The railroads added largely to the bustle of the place. Long freight trains, loaded with food and clothing for the suffering, were continually coming in faster than they could be unloaded. Lumber was also arriving in great quantities, and hay and feed for the horses was heaped up high alongside the tracks. Hundreds of men were swarming over the road-bed near the Pennsylvania station, strengthening and improving the line. Work was begun on frame sheds and other temporary buildings in several places, and the rattle of hammers added its din to the shouts of the workmen and the crash of falling wreckage.
Some sort of organization is being introduced into other things about the city than the clearing away of the débris. The Post-office is established in a small brick building in the upper part of the city. Those of the letter carriers who are alive, and a few clerks, are the working force. The reception of mail consists of one damaged street letter-box set upon a box in front of the building and guarded by a carrier, who has also to see that there is no crowding in the long lines of people waiting to get their turn at the two windows where letters and stamps are served out. A wide board, stood up on end, is lettered rudely, “Post-office Bulletin,” and beneath is a slip of paper with the information that a mail will leave the city for the West during the day, and that no mail has been received. There are many touching things in these Post-office lines. It is a good place for acquaintances who lived in different parts of the city to find out whether each is alive or dead.

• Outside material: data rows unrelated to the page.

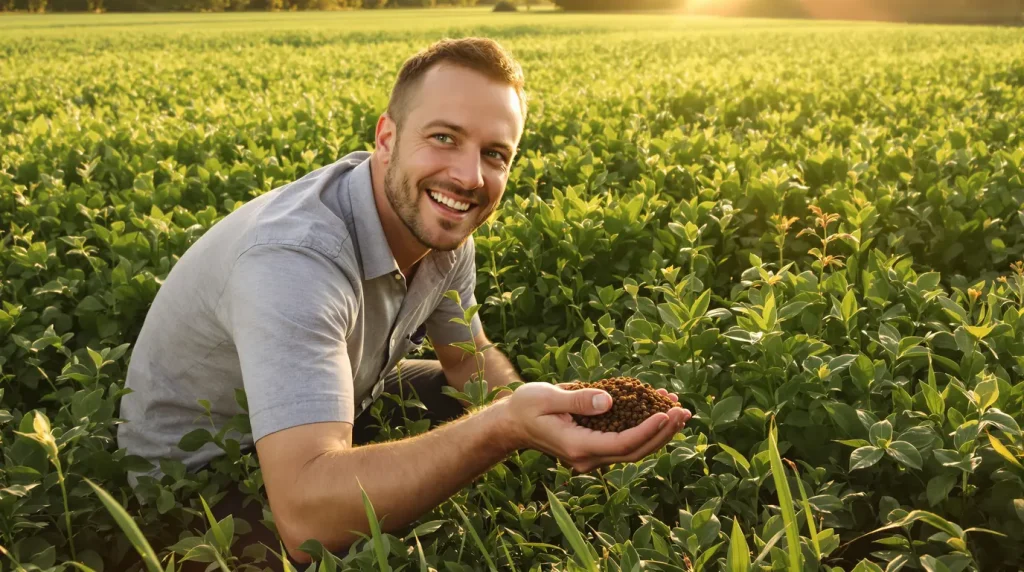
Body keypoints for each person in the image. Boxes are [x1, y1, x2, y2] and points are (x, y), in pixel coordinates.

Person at [116, 37, 692, 567]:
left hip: (346, 394)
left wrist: (555, 412)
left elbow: (471, 366)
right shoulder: (293, 261)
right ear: (386, 138)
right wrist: (503, 427)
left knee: (459, 405)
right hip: (203, 477)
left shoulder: (440, 225)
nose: (469, 176)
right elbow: (304, 519)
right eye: (444, 137)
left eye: (495, 154)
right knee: (365, 551)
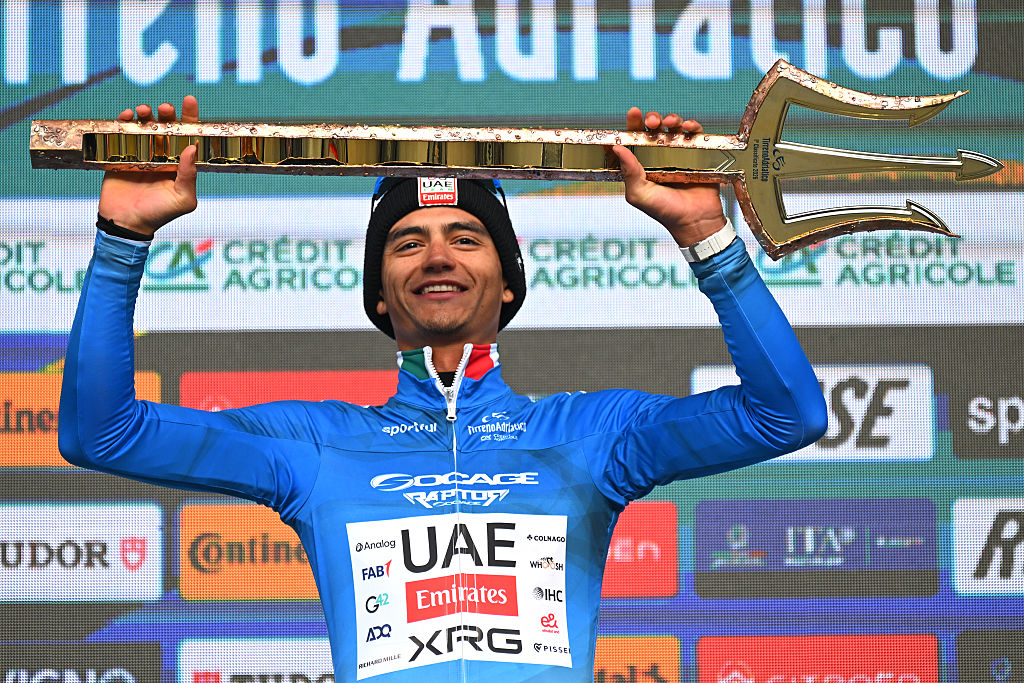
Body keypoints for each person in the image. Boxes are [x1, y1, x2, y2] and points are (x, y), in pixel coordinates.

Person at [59, 96, 827, 682]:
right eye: (407, 241)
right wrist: (124, 237)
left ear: (508, 283)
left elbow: (785, 415)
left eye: (465, 236)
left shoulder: (596, 436)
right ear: (379, 294)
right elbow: (104, 433)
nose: (436, 256)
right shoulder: (316, 447)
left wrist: (706, 237)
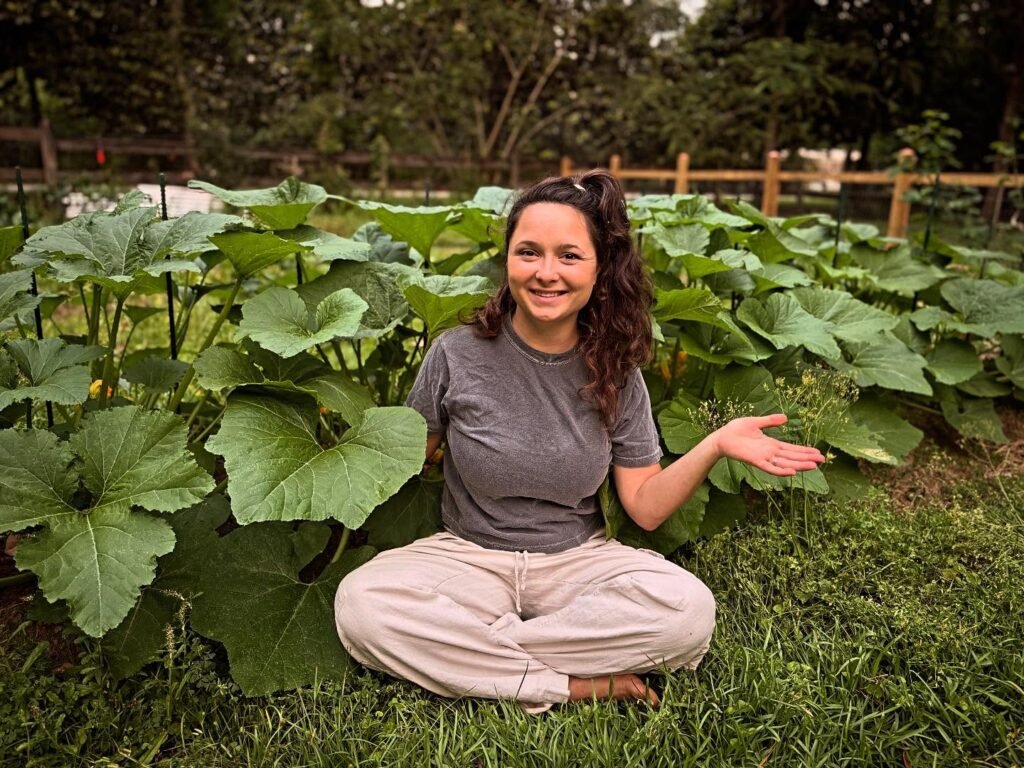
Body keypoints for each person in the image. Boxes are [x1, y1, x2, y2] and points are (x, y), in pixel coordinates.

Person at [335, 169, 825, 711]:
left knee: (688, 613)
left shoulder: (617, 370)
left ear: (599, 269)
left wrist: (714, 444)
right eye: (529, 253)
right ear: (507, 262)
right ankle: (570, 683)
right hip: (467, 557)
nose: (547, 273)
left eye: (569, 255)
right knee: (361, 605)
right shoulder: (456, 353)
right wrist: (338, 449)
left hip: (578, 565)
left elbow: (645, 508)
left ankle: (478, 655)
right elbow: (405, 457)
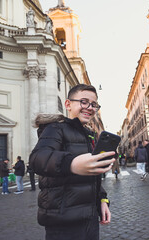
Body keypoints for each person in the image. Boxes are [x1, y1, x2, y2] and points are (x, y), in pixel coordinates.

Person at [29, 84, 114, 240]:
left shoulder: (90, 135)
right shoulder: (55, 128)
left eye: (94, 104)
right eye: (83, 101)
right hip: (63, 222)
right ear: (68, 104)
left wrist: (103, 199)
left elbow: (93, 178)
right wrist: (72, 164)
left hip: (90, 219)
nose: (90, 107)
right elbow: (37, 159)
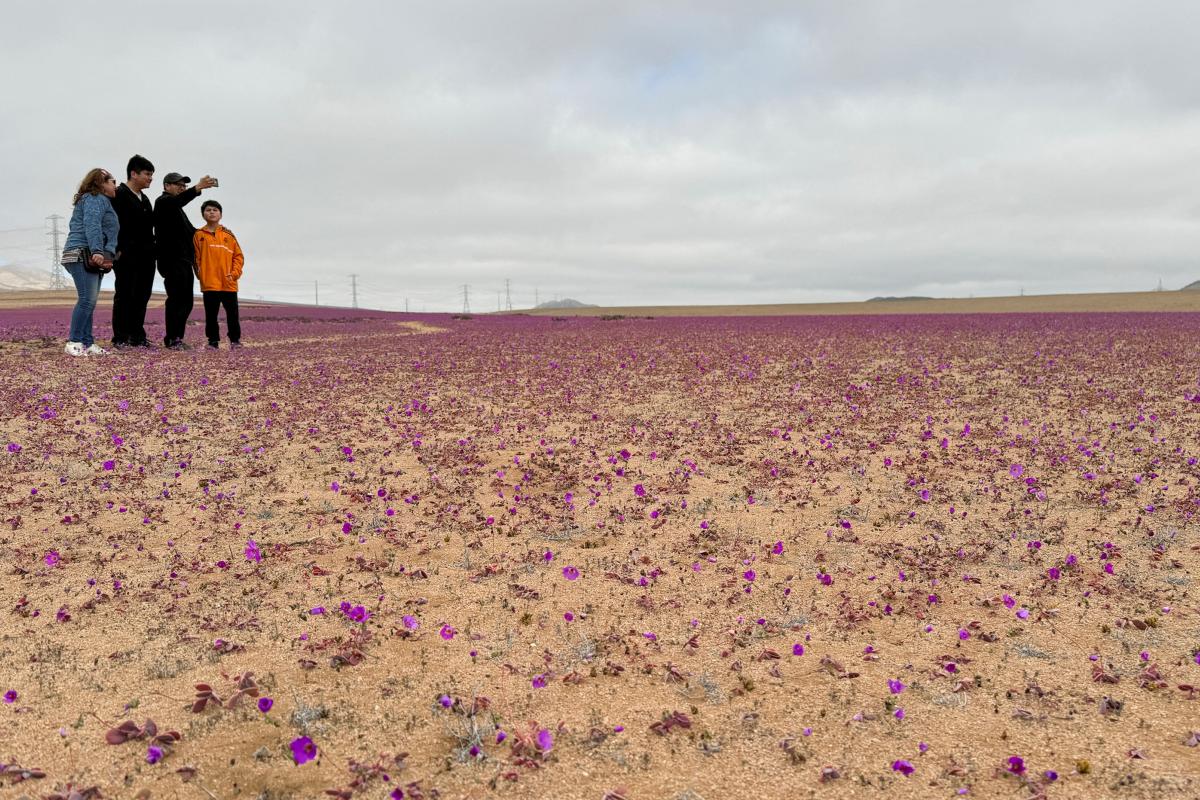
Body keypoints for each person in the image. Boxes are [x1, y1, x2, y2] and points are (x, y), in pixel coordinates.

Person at [60, 168, 119, 356]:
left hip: (88, 255)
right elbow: (91, 224)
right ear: (101, 184)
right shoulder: (95, 199)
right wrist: (97, 251)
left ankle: (87, 342)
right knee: (86, 300)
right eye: (112, 182)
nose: (115, 186)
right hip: (83, 254)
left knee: (89, 301)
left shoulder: (98, 200)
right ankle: (74, 342)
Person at [154, 172, 217, 349]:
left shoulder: (177, 210)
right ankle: (172, 339)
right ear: (167, 186)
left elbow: (192, 233)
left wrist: (211, 231)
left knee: (186, 301)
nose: (182, 187)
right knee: (177, 300)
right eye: (178, 184)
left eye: (184, 185)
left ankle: (177, 338)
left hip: (184, 261)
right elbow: (177, 201)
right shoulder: (164, 202)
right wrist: (198, 188)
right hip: (172, 259)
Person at [109, 154, 157, 349]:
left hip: (147, 256)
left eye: (152, 174)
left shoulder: (145, 199)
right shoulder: (118, 194)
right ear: (133, 173)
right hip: (126, 256)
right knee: (125, 295)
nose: (151, 178)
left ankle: (137, 336)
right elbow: (110, 225)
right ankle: (120, 337)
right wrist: (116, 250)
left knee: (142, 296)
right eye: (147, 174)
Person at [193, 200, 245, 349]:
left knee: (233, 314)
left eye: (215, 210)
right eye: (208, 210)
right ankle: (213, 341)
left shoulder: (229, 235)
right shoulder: (198, 235)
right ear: (203, 214)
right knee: (211, 315)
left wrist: (234, 274)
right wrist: (201, 275)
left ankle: (235, 340)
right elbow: (196, 258)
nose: (211, 212)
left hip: (228, 282)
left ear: (220, 214)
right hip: (209, 283)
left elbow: (238, 257)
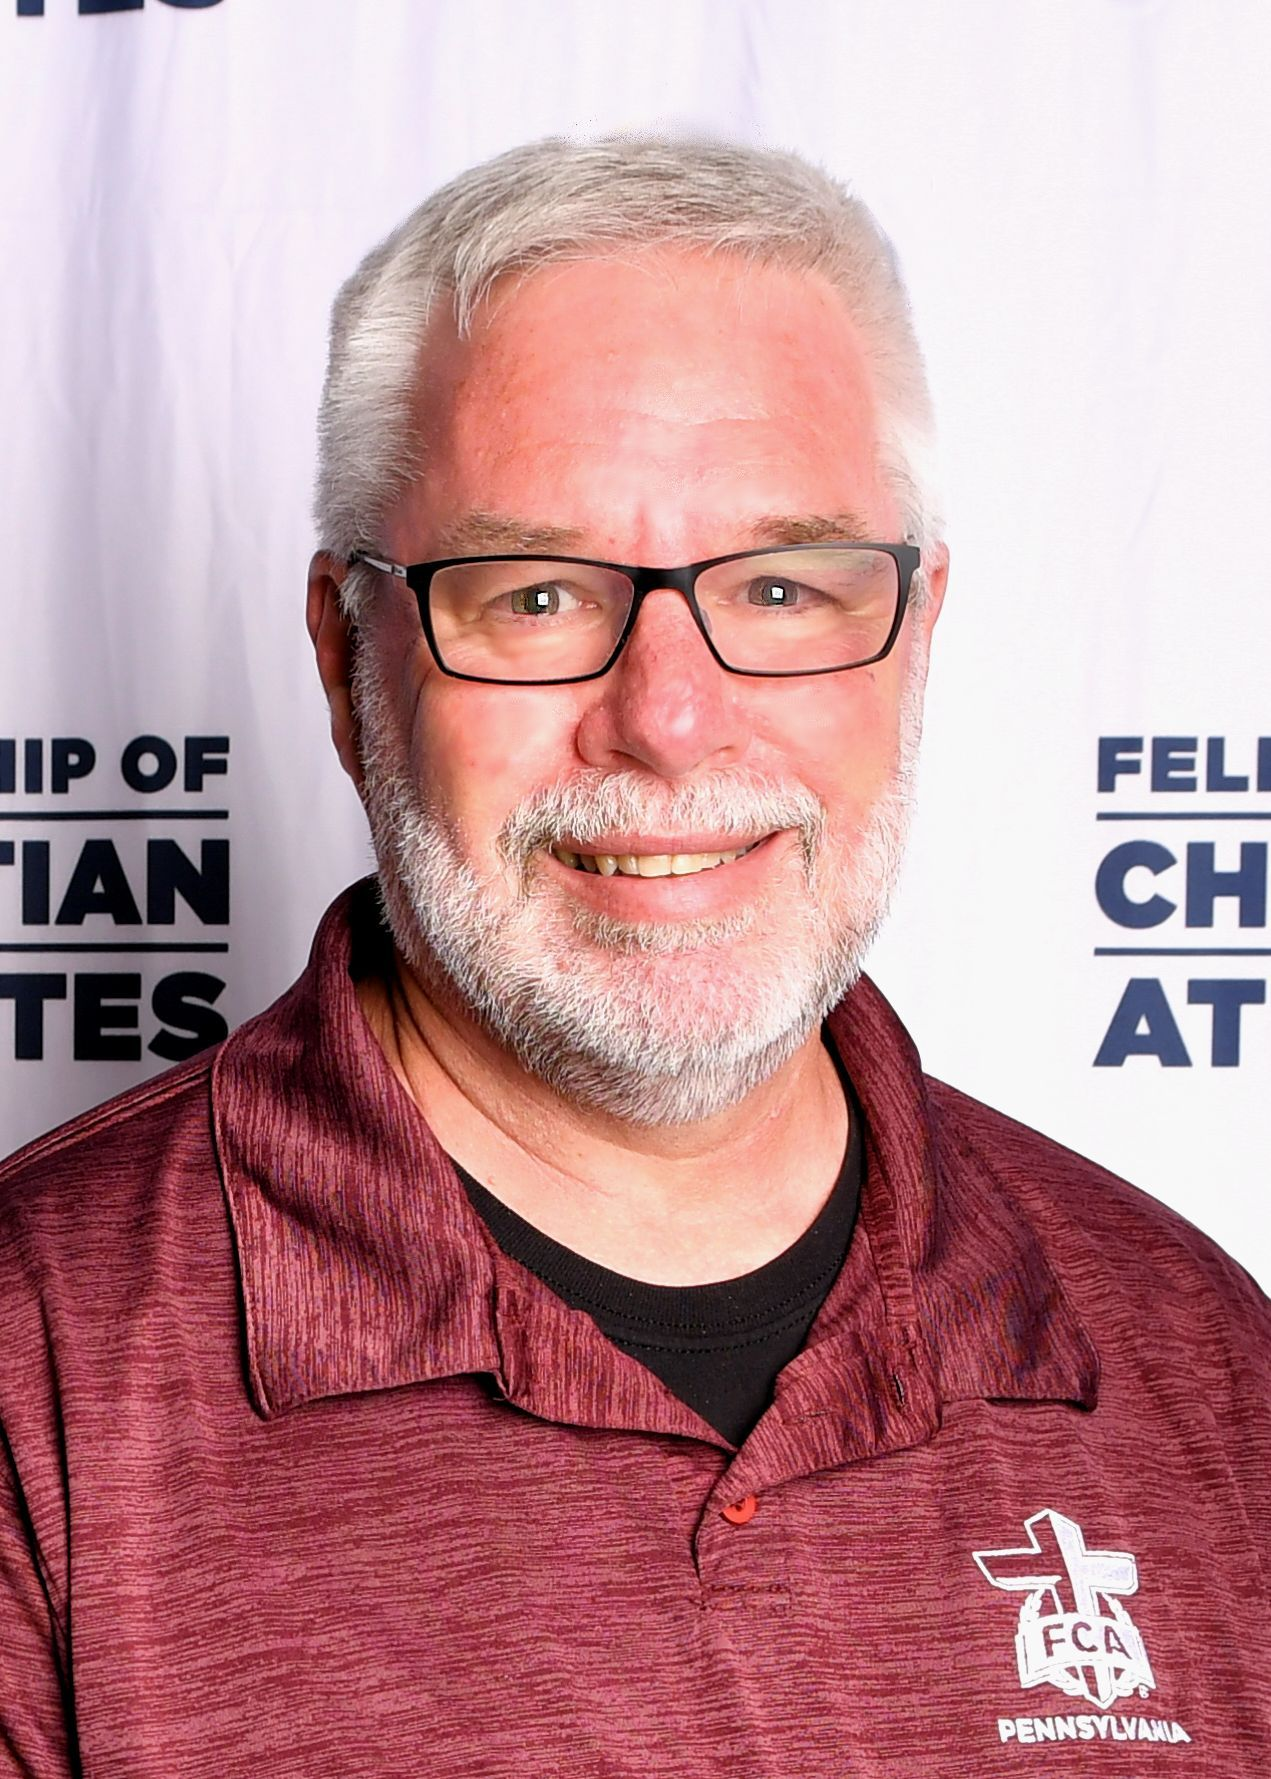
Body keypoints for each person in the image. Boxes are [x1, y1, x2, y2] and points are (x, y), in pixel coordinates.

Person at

“You are through all right, I see,” said one man in the line to an acquaintance who came up this morning.
“Yes,” said the acquaintance.
“And how’s your folks? They all right, too?” was the next question.
“Two of them are—them two little ones sitting on the steps there. The mother and the other three have gone down.”
Such conversations as this take place every few minutes. Near the Post-office is the morgue for that part of the city, and other lines of waiting people reach out from there, anxious for a glimpse at the contents of the twenty-five coffins ranged in lines in front of the school-building, that does duty for a dead-house. Only those who have business are admitted, but the number is never a small one. Each walks along the lines of coffins, raises the cover over the face, glances in, drops the cover quickly, and passes on. Men bearing ghastly burdens on stretchers pass frequently into the school-house, where the undertakers prepare the bodies for identification.